Work order: Every entry is to be restated exactly; pictures are not part of the copy.

- - - -

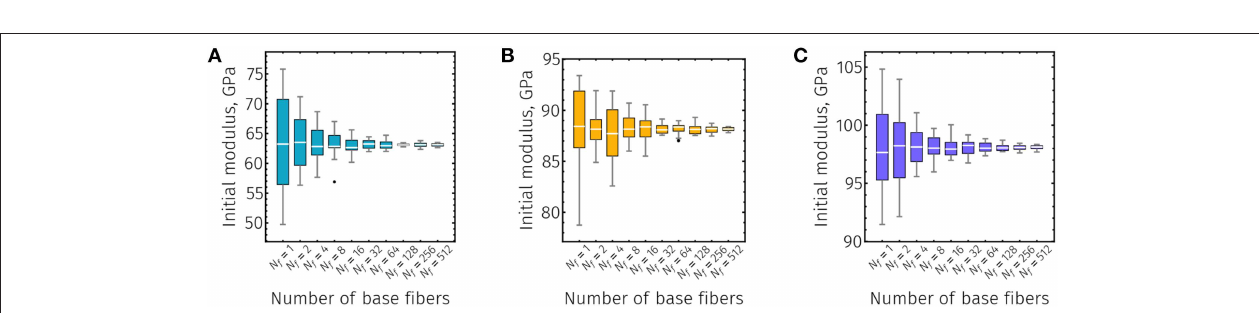
FIGURE 7 | Box-whisker plots of (A) initial moduli and (B) strengths of CNC films with 50% regular and random orderings for L = 50, 150, and 300nm. Random offset distributions are either normal (N x % ) or uniform (U x % ) with mean 50%, where x % indicates standard deviations and maxima of the normal and uniform distributions, respectively. The box-whisker plots for each ordered structure contains 20 independent simulations. White horizontal lines, colored box, gray vertical lines, and black dots indicate the median, interquantile range (IQR) between 3rd and 1st quantiles, range (of all data within ± 1.5 × IQR), and outliers (points outside the range), respectively. Numeric values of the distribution medians are listed above their respective box-whisker plots.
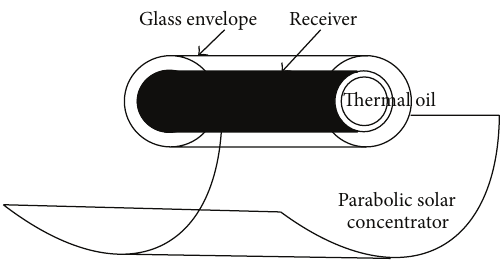
Figure 1: The schematic diagram of a parabolic trough solar col- lector system.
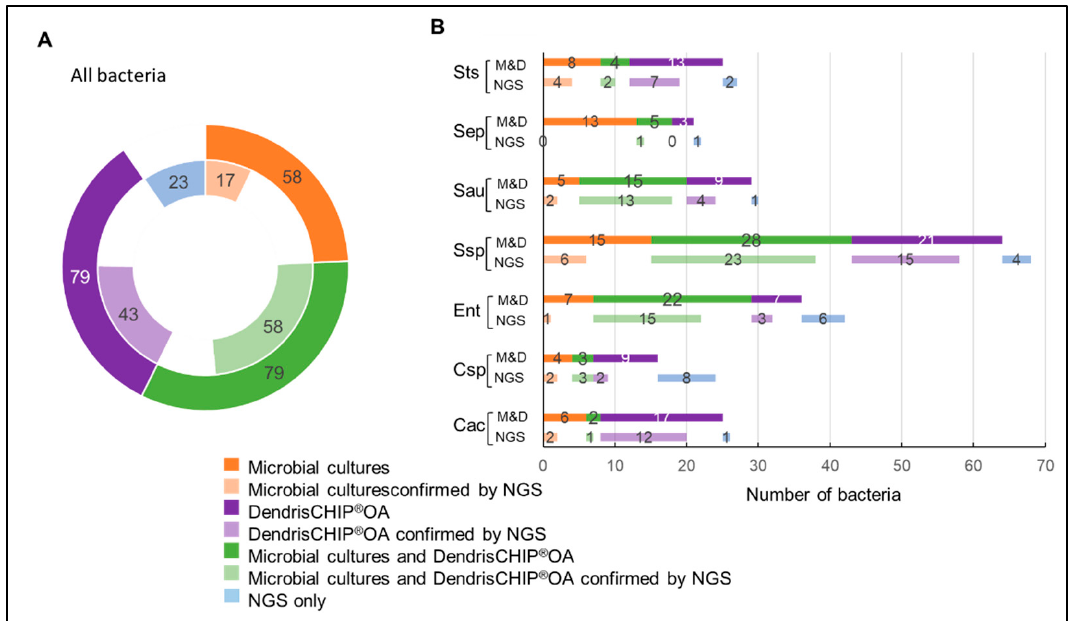
Figure 2. Comparison between molecular methods and microbial cultures for identification of bacteria in isolates. A total of 101 samples were sequenced, giving rise to a total of 141 identified bacteria by NGS according to criteria defined in Materials and Methods. The identified bacteria were compared with those identified by DendrisCHIP ® OA and microbiological methods in ( panel A ). Comparison at the level of single bacteria species between the three methods is reported in ( panel B ). The abbreviation for bacteria can be found in Table 1.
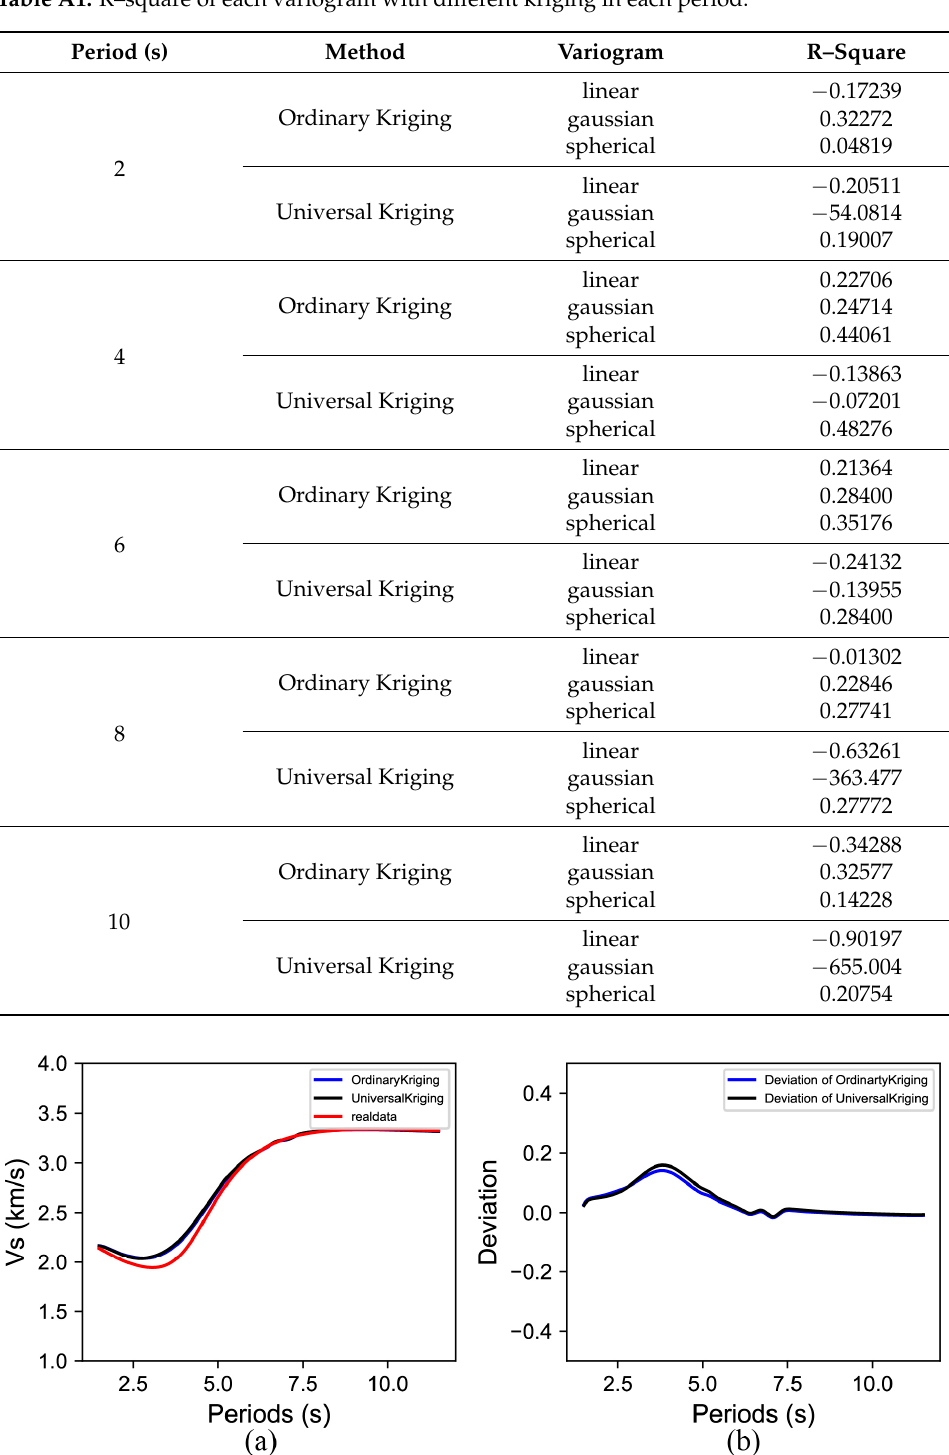
Figure A1. Comparison of dispersion curve interpolation results (127.76° E, 42.06° N ). The blue curve indicates the ordinary kriging results, while the black curve indicates those of universal kriging: ( a ) Comparison of dispersion curves; and ( b ) deviation of the OK (blue) or UK (black) results.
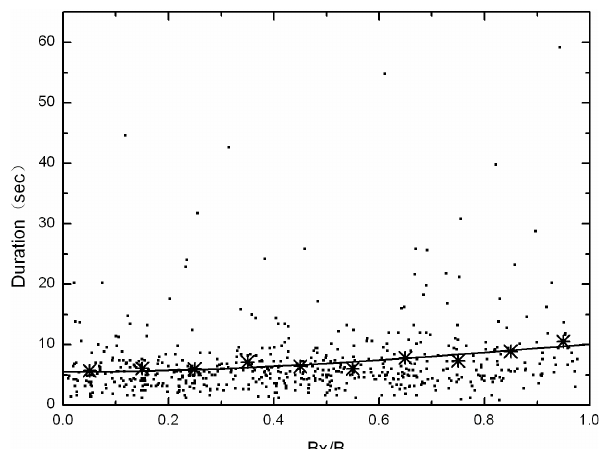
Fig. 3. The relation between scales of the magnetic holes and the orientation of magnetic field deduced from Cluster C1 data. The abscissa represents the value of (cid:12) (cid:14) B (cid:12) (cid:12) B x (cid:12) , where B x is each magnetic holes Length. Small crosses are the 567events se- lected for this study. Asterisks are the medians for each 0.1 bin. The curve fitting are presented based on the (cid:12) (cid:14) B (cid:12) (cid:12) B x (cid:12) bin. The curve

- - - -

Response area:
FIGURE 7 | Box-whisker plots of (A) initial moduli and (B) strengths of CNC films with 50% regular and random orderings for L = 50, 150, and 300nm. Random offset distributions are either normal (N x % ) or uniform (U x % ) with mean 50%, where x % indicates standard deviations and maxima of the normal and uniform distributions, respectively. The box-whisker plots for each ordered structure contains 20 independent simulations. White horizontal lines, colored box, gray vertical lines, and black dots indicate the median, interquantile range (IQR) between 3rd and 1st quantiles, range (of all data within ± 1.5 × IQR), and outliers (points outside the range), respectively. Numeric values of the distribution medians are listed above their respective box-whisker plots.
Figure 1: The schematic diagram of a parabolic trough solar col- lector system.
Figure 2. Comparison between molecular methods and microbial cultures for identification of bacteria in isolates. A total of 101 samples were sequenced, giving rise to a total of 141 identified bacteria by NGS according to criteria defined in Materials and Methods. The identified bacteria were compared with those identified by DendrisCHIP ® OA and microbiological methods in ( panel A ). Comparison at the level of single bacteria species between the three methods is reported in ( panel B ). The abbreviation for bacteria can be found in Table 1.
Figure A1. Comparison of dispersion curve interpolation results (127.76° E, 42.06° N ). The blue curve indicates the ordinary kriging results, while the black curve indicates those of universal kriging: ( a ) Comparison of dispersion curves; and ( b ) deviation of the OK (blue) or UK (black) results.
Fig. 3. The relation between scales of the magnetic holes and the orientation of magnetic field deduced from Cluster C1 data. The abscissa represents the value of (cid:12) (cid:14) B (cid:12) (cid:12) B x (cid:12) , where B x is each magnetic holes Length. Small crosses are the 567events se- lected for this study. Asterisks are the medians for each 0.1 bin. The curve fitting are presented based on the (cid:12) (cid:14) B (cid:12) (cid:12) B x (cid:12) bin. The curve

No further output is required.